Der Düsseldorfer Insolvenzanwalt hatte im Sommer 2002 den Chefposten beim insolventen Maschinenbaukonzern übernommen. Ihm gelang damals ein Meisterstück: In gut einem Jahr schaffte Piepenburg es, das Unternehmen in Einzelteilen zu verkaufen und so 18.000 von 21.000 Jobs zu erhalten.

Gute Aussichten für den Erhalt des Konzerns

Jetzt setzen mehr als 50.000 verunsicherte Karstadt-, Quelle- und Primondo-Beschäftigte auf Piepenburg als Sanierer. Es ist das größte Insolvenzverfahren in der deutschen Nachkriegsgeschichte.

Bei seinem ersten Auftritt am Dienstag vor der Essener Arcandor-Zentrale machte der Manager mit vollem Haar, Seitenscheitel und selbstbewusst blitzenden Augen den Mitarbeitern schon Mut: Es gebe gute Aussichten für den Erhalt des Konzerns in allen Bestandteilen. "Ich übernehme keine aussichtslosen Mandate", rief er.

Küppersbusch-Sanierung als Meisterstück

Der 1954 geborene Piepenburg stammt aus Rees am Niederrhein und hat drei Kinder. Sein Vater führte ein mittelständisches Büromöbelunternehmen. 1982 stieg Piepenburg nach dem Jurastudium in eine Insolvenzkanzlei ein. Sein erster Fall war der Gelsenkirchener Küchengerätehersteller Küppersbusch.

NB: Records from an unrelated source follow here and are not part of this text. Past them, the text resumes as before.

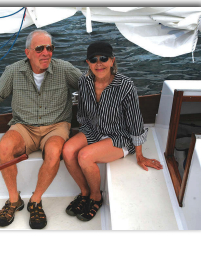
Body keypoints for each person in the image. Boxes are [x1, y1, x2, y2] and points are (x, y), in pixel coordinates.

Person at [0, 30, 81, 228]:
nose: (46, 53)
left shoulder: (64, 69)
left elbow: (90, 88)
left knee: (54, 151)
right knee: (5, 147)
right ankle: (14, 200)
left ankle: (36, 200)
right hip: (24, 126)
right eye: (39, 48)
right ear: (28, 53)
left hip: (56, 126)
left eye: (49, 48)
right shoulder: (13, 71)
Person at [62, 41, 163, 222]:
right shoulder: (84, 82)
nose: (98, 63)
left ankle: (96, 196)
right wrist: (81, 133)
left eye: (103, 59)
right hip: (93, 130)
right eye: (94, 59)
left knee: (84, 156)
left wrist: (139, 154)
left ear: (112, 61)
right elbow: (83, 114)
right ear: (88, 63)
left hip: (120, 136)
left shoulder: (125, 85)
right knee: (68, 150)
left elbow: (135, 120)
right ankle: (84, 192)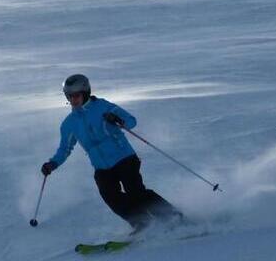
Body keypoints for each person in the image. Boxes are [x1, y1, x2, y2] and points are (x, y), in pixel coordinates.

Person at [41, 74, 181, 232]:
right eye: (70, 96)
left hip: (124, 158)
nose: (73, 100)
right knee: (111, 197)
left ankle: (172, 216)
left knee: (136, 193)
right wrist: (52, 164)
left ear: (86, 93)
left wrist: (117, 119)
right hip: (101, 167)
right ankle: (141, 222)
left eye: (77, 96)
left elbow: (131, 120)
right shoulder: (69, 124)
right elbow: (64, 149)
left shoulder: (102, 107)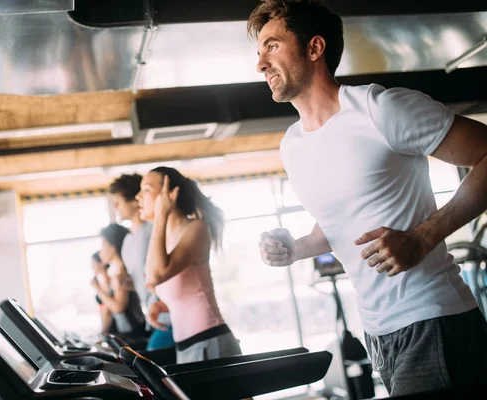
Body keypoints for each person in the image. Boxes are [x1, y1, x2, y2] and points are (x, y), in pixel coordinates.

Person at [250, 0, 487, 396]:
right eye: (258, 52)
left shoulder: (382, 109)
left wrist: (423, 236)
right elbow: (339, 223)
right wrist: (296, 247)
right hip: (378, 334)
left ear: (314, 48)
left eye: (272, 46)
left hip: (434, 319)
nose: (260, 64)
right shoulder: (293, 145)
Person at [136, 166, 241, 363]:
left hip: (210, 342)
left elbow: (155, 275)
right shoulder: (165, 239)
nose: (138, 197)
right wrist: (165, 305)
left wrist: (160, 216)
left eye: (147, 189)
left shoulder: (195, 228)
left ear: (170, 194)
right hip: (186, 346)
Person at [109, 174, 175, 350]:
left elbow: (164, 271)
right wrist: (126, 283)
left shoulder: (153, 230)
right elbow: (141, 279)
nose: (115, 206)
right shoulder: (127, 241)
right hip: (153, 315)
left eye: (119, 201)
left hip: (171, 315)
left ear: (133, 200)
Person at [91, 223, 147, 340]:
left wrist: (97, 288)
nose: (101, 251)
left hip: (134, 333)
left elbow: (118, 307)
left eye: (103, 245)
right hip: (127, 331)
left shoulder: (121, 272)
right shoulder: (114, 271)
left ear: (112, 246)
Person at [91, 251, 117, 334]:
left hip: (115, 327)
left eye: (93, 264)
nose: (92, 267)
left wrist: (103, 331)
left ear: (101, 264)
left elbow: (108, 309)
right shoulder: (102, 283)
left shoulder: (112, 281)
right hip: (107, 326)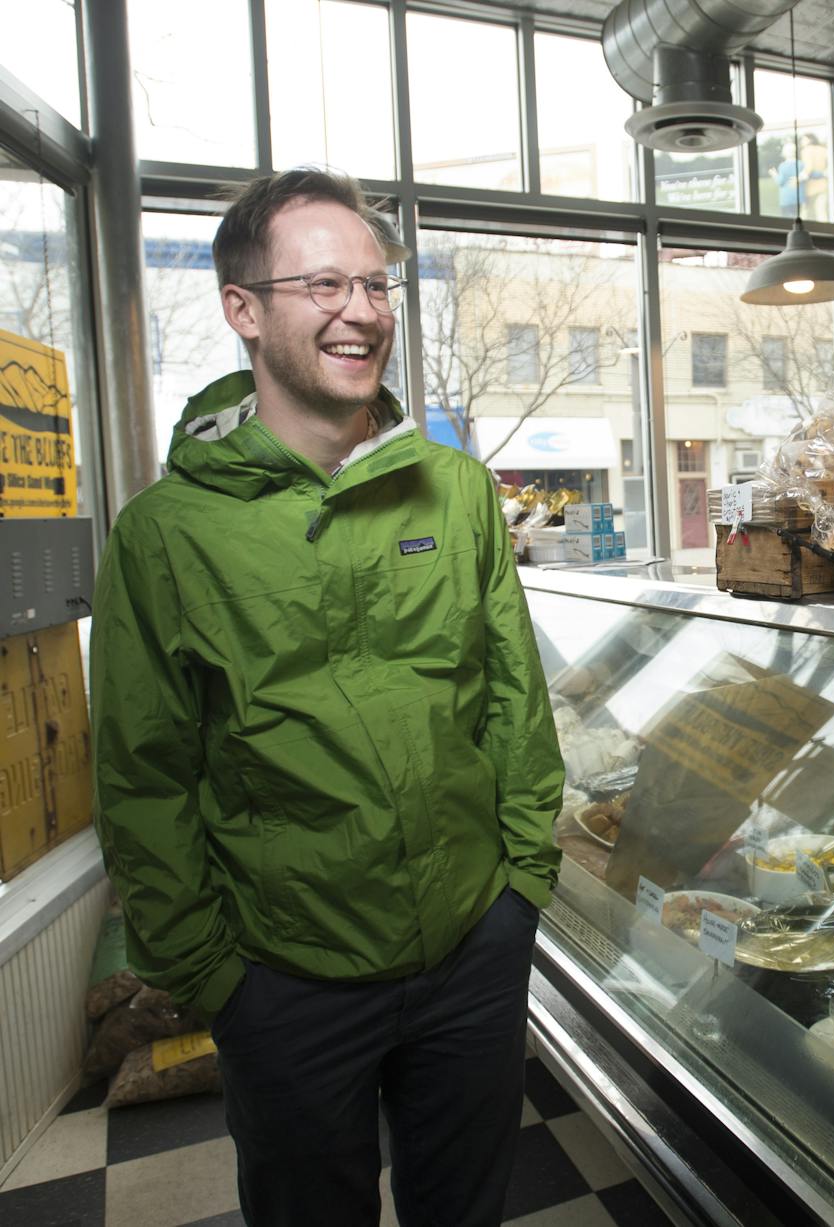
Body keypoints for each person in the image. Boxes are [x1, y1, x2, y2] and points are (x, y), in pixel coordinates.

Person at [89, 167, 565, 1227]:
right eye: (323, 285)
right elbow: (143, 777)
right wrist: (213, 976)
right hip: (282, 976)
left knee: (466, 1209)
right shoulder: (166, 535)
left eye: (377, 284)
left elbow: (511, 703)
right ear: (244, 311)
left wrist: (519, 887)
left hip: (469, 950)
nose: (362, 311)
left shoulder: (451, 489)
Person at [769, 139, 804, 216]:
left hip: (786, 199)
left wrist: (774, 175)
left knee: (786, 222)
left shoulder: (783, 166)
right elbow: (810, 174)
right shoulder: (801, 164)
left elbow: (780, 182)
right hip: (799, 198)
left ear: (784, 152)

Zehn Jahre später übernahm der Jurist die Kanzlei. Seine Fälle wurden immer größer. In den Schlagzeilen stand er etwa, nachdem er für die Ruhrorter Schiffswerft in Duisburg eine Sanierungslösung gefunden hatte. Die Belegschaft schenkte ihm damals einen grünen Helm - die Farbe durfte auf der Werft nur er tragen.

Heute führt Piepenburg eine der großen deutschen Fachkanzleien für Insolvenzrecht. Weggefährten bescheinigen ihm nach vielen hundert dieser Verfahren zwei zentrale Eigenschaften für den Umgang mit ins Trudeln geratenen Firmen: Zielstrebigkeit und juristische Fachkenntnis einerseits und zugleich Fingerspitzengefühl im Umgang mit der oft verängstigten Belegschaft.

SinnLeffers und Ihr Platz erfolgreich zurück auf Kurs gebracht

Wunder kann aber natürlich auch Piepenburg nicht vollbringen: Bei der Modekette SinnLeffers, einer ehemaligen Karstadt-Tochter, die Ende 2008 Insolvenz anmeldete, schaffte Piepenburg als Gläubiger-Vertreter im Insolvenzplanverfahren die Wende. SinnLeffers wurde in diesem Frühjahr aus der Insolvenz entlassen. 23 der einst 47 SinnLeffers-Häuser mussten allerdings schließen. Die Beschäftigtenzahl schrumpfte um rund die Hälfte auf knapp 2.000.

Auch die Sanierung des Drogeriekette Ihr Platz konnte weniger als acht Monate nach der Stellung des Insolvenzantrags Ende Mai 2005 nach einer von Piepenburg geleiteten Restrukturierung abgeschlossen werden. Der Insolvenzplan wurde damals sechs Wochen früher als vorgesehen erfüllt.